Однажды ночью я просыпаюсь и чувствую, что боль прошла и в то же самое время показался corpus delicti
[432]: чрезвычайно острый, величиною с ячменное зерно, почечный камешек, и, как показал анализ, чистый оксалат.
Образование его я приписал тогда постоянному употреблению сквернейшего поддельного французского вина. Воды эмбахской я не переносил, колодезная расстраивала также мой желудок, к пиву я никогда не мог привыкнуть и поневоле пил прокислое, дешевое вино.
Не прошло и двух месяцев после моего выздоровления, как началась другая напасть: это мой прежний кишечный катар, уже несколько лет оставивший меня в покое.
Оттого ли, что я, опасаясь вина, начал опять пить воду, или же от патологической связи страданий двух органов – почек и кишечного канала, только никогда еще поносы не обнаруживались у меня с такою силою и упорством, как после страдания почек. Я перестал лечиться и держать диету: ни вина, ни пива, ни водки.

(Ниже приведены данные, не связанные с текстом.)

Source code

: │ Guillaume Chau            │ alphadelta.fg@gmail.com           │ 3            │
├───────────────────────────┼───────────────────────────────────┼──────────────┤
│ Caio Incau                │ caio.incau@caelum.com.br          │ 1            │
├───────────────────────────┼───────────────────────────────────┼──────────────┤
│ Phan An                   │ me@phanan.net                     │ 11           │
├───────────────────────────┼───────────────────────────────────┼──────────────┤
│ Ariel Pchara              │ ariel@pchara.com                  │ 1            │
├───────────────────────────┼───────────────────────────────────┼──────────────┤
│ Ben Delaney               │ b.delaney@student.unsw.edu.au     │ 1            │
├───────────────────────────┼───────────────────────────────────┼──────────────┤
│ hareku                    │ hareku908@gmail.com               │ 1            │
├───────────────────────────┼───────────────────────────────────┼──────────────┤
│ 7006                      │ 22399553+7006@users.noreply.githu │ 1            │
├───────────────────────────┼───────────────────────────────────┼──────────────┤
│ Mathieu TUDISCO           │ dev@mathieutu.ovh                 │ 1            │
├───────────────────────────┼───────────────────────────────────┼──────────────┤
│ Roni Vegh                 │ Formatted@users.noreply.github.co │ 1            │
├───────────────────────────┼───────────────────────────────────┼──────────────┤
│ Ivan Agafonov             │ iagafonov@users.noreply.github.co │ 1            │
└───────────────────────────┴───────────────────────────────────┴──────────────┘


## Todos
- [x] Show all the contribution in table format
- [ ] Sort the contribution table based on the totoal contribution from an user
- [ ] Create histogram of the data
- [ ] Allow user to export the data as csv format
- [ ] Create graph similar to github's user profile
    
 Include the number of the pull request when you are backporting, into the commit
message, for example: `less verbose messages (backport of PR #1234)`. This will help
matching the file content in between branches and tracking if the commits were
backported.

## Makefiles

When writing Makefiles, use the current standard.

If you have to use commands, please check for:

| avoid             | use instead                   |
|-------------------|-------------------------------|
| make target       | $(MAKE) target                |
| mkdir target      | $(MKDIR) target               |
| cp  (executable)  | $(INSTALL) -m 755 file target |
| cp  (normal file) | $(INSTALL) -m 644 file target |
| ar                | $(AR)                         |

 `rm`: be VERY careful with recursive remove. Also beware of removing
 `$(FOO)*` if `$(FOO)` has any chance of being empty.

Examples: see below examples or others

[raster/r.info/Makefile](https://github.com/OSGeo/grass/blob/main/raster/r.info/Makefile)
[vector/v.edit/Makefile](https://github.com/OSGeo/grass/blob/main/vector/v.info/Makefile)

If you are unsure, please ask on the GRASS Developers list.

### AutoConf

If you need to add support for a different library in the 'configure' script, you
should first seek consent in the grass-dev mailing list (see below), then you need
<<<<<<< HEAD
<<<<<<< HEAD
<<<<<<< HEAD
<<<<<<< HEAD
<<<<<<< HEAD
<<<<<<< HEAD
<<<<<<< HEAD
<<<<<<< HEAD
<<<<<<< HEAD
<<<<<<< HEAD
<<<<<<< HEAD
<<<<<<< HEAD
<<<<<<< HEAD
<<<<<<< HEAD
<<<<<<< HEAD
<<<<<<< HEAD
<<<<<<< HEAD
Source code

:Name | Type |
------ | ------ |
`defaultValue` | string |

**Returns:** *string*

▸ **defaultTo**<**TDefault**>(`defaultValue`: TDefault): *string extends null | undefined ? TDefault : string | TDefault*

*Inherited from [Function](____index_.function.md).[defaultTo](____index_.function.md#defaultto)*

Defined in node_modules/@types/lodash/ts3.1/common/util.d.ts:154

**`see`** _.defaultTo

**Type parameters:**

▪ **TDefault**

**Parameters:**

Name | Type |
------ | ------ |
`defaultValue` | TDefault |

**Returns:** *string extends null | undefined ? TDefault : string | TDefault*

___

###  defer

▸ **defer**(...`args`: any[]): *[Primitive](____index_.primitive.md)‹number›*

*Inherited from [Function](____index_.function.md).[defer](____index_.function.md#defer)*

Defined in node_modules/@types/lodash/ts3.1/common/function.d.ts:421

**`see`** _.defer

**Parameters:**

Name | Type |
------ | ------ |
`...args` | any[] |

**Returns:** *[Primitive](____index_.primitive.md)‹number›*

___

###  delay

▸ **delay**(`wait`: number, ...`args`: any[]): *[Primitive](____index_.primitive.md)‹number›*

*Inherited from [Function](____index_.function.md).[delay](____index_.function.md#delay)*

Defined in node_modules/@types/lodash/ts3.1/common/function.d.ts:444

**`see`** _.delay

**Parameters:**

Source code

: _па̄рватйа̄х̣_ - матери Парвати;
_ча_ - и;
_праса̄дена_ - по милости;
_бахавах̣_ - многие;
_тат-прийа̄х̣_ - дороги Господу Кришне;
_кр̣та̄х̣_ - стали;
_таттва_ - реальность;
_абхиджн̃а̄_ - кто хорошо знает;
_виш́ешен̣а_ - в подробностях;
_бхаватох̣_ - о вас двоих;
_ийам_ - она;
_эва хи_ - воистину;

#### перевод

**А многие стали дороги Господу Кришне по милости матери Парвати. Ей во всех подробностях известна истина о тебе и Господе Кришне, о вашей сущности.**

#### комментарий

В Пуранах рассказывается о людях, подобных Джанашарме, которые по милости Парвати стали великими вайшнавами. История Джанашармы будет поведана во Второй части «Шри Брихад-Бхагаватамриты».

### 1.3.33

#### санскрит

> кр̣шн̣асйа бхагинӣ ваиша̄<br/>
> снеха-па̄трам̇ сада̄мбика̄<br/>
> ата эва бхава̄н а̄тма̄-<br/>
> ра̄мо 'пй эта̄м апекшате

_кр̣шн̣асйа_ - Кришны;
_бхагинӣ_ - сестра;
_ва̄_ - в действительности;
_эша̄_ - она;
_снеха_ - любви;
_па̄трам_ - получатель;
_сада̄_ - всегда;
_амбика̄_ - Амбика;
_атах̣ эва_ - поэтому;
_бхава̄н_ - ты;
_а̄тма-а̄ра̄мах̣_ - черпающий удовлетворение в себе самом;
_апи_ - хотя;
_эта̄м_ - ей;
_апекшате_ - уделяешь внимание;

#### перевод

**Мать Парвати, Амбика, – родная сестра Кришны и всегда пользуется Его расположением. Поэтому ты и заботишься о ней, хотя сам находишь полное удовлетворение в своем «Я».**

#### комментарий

Научные занятия мои продолжались по-прежнему; им суждено было, однако же, принять другое направление и другие размеры.
Отдаленною тому причиною был случившийся в С.-Петербургской медико-хирургической академии казус, заставивший ее перевернуться вверх дном.
Положение этого единственного в С.-Петербурге учебно-медицинского высшего учреждения было весьма странное: оно состояло в ведомстве министерства внутренних дел; президентом его был главный военно-медицинский инспектор, баронет Виллье, а главное назначение заключалось преимущественно в приготовлении военных врачей. Вследствие этого назначения президент академии Виллье счел даже ненужным учреждение женской и акушерской клиник.
«Солдаты не беременеют и не родят, – говорил баронет, – и потому военным врачам нет надобности учиться акушерству на практике».
Все профессоры Медико-хирургической академии были из воспитанников этой же академии, что, конечно, не могло не способствовать развитию непотизма
[433] между профессорами, и, как это нередко случается, непотизм дошел до таких размеров, что в профессоры начали избираться исключительно почти малороссы и семинаристы одной губернии.